The current example:

      i := 0                  ; assignment
L1:   if i < 10 goto L2       ; conditional jump
      goto L3                 ; unconditional jump
L2:   t0 := i*i
      t1 := &b                ; address-of operation
      t2 := t1 + i            ; t2 holds the address of b[i]
      *t2 := t0               ; store through pointer
      i := i + 1
      goto L1
L3:

Two areas of possible contention:

  • Line 5 explicitly computes the "address of" the array b, even though the array-name itself would suffice in C, because lvalues of type int[10] decay to int* in contexts such as this. I would prefer to keep the explicit address calculation, because after all TAC is not C, and we shouldn't assume that our TAC interpreter (or code generator, or whatever) follows the same rules as C when it comes to lvalue decay. The same argument would apply if we were converting an int to a double; the conversion should probably be explicit in the TAC representation. Also consider that readers of this article should not be expected to know the finer points of C. More pedagogical is better.
  • Line 6 does not multiply i by sizeof(int) before adding it to t1. I believe this is reasonable, for two reasons. One: pedagogical clarity. Readers should again not need to know the meaning of the sizeof operator in C. Adding a multiply-by-4 would also lengthen the example by one line, without contributing any new concepts. Two: real-world practicality. All common machines are word-addressible, so if this were the IR for a real compiler, there wouldn't be any "multiply" visible in the generated code. If we're obsessing over technical correctness, we can make the same argument that I rejected in line 5: in C, addition to a pointer is scaled by the size of the pointed-to element.*

I like the new example better than the old one; thanks, Ceroklis!

* - I would not object if the expression &b were changed to &b[0] for total type-correctness, but that's a pretty formidable-looking expression for something that's supposed to look simple. :) --Quuxplusone 04:33, 13 June 2007 (UTC)Reply


I agree with your first point. TAC is not C and making explicit the fact that we are dealing with an address is clearer (even though b by itself would have no meaning).

However I cannot agree with your second point. The expression b[i] is an abbreviation for *(b + i) (pointer addition) which itself is an abbreviation for *(b + sizeof(int) * i) (integer addition). And this is exactly what a compiler will produce at this stage. More specifically:

- The fact that you have to take the size of array elements into account when computing their address is not particularly difficult to understand.

- The meaning of sizeof could be given in a comment, or an equivalent notation could be used.

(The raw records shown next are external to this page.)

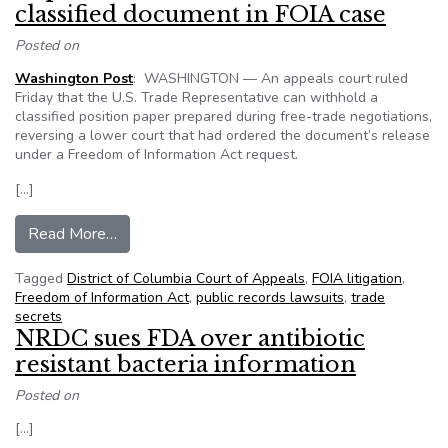
classified document in FOIA case
Posted on
Washington Post
: WASHINGTON — An appeals court ruled
Friday that the U.S. Trade Representative can withhold a
classified position paper prepared during free-trade negotiations,
reversing a lower court that had ordered the document’s release
under a Freedom of Information Act request.
[…]
from Appeals court says US Trade Representati
Read More…
Tagged
District of Columbia Court of Appeals
,
FOIA litigation
,
Freedom of Information Act
,
public records lawsuits
,
trade
secrets
NRDC sues FDA over antibiotic
resistant bacteria information
Posted on
[…]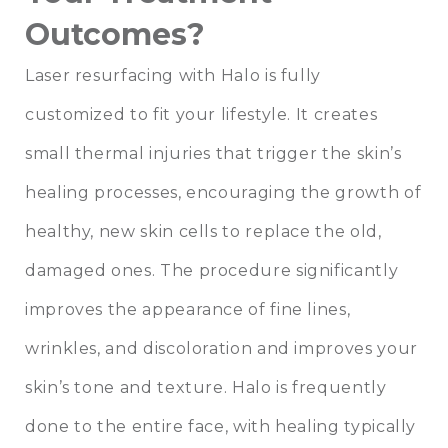
Outcomes?
Laser resurfacing with Halo is fully
customized to fit your lifestyle. It creates
small thermal injuries that trigger the skin’s
healing processes, encouraging the growth of
healthy, new skin cells to replace the old,
damaged ones. The procedure significantly
improves the appearance of fine lines,
wrinkles, and discoloration and improves your
skin’s tone and texture. Halo is frequently
done to the entire face, with healing typically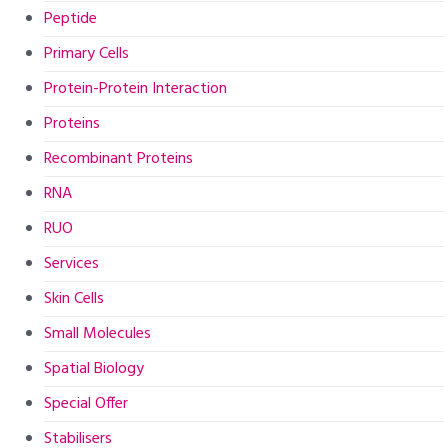
Peptide
Primary Cells
Protein-Protein Interaction
Proteins
Recombinant Proteins
RNA
RUO
Services
Skin Cells
Small Molecules
Spatial Biology
Special Offer
Stabilisers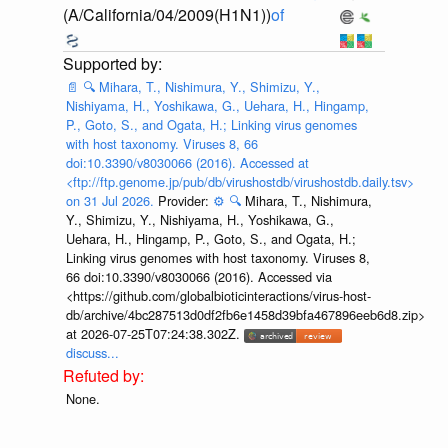
(A/California/04/2009(H1N1))
of
📄
🔍
Mihara, T., Nishimura, Y., Shimizu, Y.,
Nishiyama, H., Yoshikawa, G., Uehara, H., Hingamp,
P., Goto, S., and Ogata, H.; Linking virus genomes
with host taxonomy. Viruses 8, 66
doi:10.3390/v8030066 (2016). Accessed at
<ftp://ftp.genome.jp/pub/db/virushostdb/virushostdb.daily.tsv>
on 31 Jul 2026.
Provider:
⚙️
🔍
Mihara, T., Nishimura,
Y., Shimizu, Y., Nishiyama, H., Yoshikawa, G.,
Uehara, H., Hingamp, P., Goto, S., and Ogata, H.;
Linking virus genomes with host taxonomy. Viruses 8,
66 doi:10.3390/v8030066 (2016). Accessed via
<https://github.com/globalbioticinteractions/virus-host-
db/archive/4bc287513d0df2fb6e1458d39bfa467896eeb6d8.zip>
at 2026-07-25T07:24:38.302Z.
discuss...
None.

- The address calculation should be explicit. As per you first point no C abbreviations should be used in TAC.

- You cannot assume that array elements will always be word sized (the current example would break with a char array), and interpreting addresses in TAC as referring to words instead of bytes can only lead to confusion and is fundamentally wrong (see my last point).

- Pedagogical value should not be at the expense of correctness.

- If using arrays renders the example too complicated (which I dispute) we may want to do without them.

- This change adds only one line to the example, which is not much. I also think that examples should be informative as a whole, and that maximizing the number of different constructs per line is not essential. After all the i := i+1 line doesn't bring much either.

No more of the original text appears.